Cansu Savaş: (2008-2009 öğretim yılında Marmara Üniversitesi'nden Danimarka'daki Roskilde Business College'a gitti. Şu an telekomünikasyon sektöründe çalışıyor.)
'Ben şimdi ne yapacağım?' endişesi; İstanbul'da ailenize el salladığınız an başlıyor, yurttaki odanıza yerleştiğinizde son buluyor. Dışa dönük, iletişimi kuvvetli ve konuşmayı seven bir kişiliğe sahipseniz kısa sürede bulunduğunuz yere adapte oluyor ve farklı kültürlerden gelen öğrencilerle tanışmanın keyfini yaşıyorsunuz.
Erasmus, sadece ders çalışma veya teorik anlamda bir şeyler öğrenme programı değil. Olgunlaşıyorsunuz, iletişim gücünüz kuvvetleniyor, dünyaya bakış açınız genişliyor.
HAYATIM BOYUNCA UNUTMAYACAĞIM
Doğal As: (2007-2008 öğretim yılında İstanbul Üniversitesi'nden Köln Üniversitesi'ne gitti. Şu an THY'de pilot olarak çalışıyor.)
Uluslararası ilişkiler okuduğum için, Erasmus'un bana büyük katkısı oldu. Yedi ay boyunca farklı ülkelerden insanlarla vakit geçirme fırsatı buldum. Onların düşünce tarzlarını gözlemledim. Bu gözlemler, dünya görüşüm üzerinde de etkili oldu. Hayat boyu unutamayacağım anılara sahip oldum.
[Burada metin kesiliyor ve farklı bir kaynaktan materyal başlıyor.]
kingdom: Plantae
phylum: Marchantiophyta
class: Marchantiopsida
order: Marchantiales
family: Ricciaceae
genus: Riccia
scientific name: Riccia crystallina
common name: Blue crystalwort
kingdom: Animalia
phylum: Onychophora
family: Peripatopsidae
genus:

Erasmus yapmak isteyen öğrenciler, gittikleri ülkede sıkıntı çekmemek için yeterli seviyede dil bilgisine sahip olduklarından emin olsunlar. Ayrıca Erasmus bursunun da kısmi bir burs olduğu unutulmasın. Ek bütçeye ihtiyaç duyulabiliyor.
İLK GÖRÜŞTE âŞIK OLDUM
Vita Legzdina: (2008-2009 öğretim yılında Letonya'daki Liepajas Üniversitesi'nden Eskişehir'deki Anadolu Üniversitesi'ne geldi.)
İlk olarak İstanbul'a gittim. Ülkemin nüfusu 2 milyonken, bu şehrin nüfusu 15 milyondu! Sıcak, kalabalık, gürültülü ama son derece cezbedici bir şehirle karşı karşıyaydım. Türkiye'ye ilk görüşte âşık oldum
Türkiye'de geçirdiğim aylar, beni bambaşka bir insan haline getirdi. Daha dost canlısı ve daha cesur oldum. Türkiye'yi o kadar sevdim ki, geçen yaz bir kez daha Türkiye'ye gelip hem Nesin Vakfı'nda gönüllü çalıştım.
Yaşadıklarımı bloguma yazdım. Yazılarımı okuyan Letonyalılar, Türkiye hakkındaki önyargılarının ortadan kalktığını itiraf etti.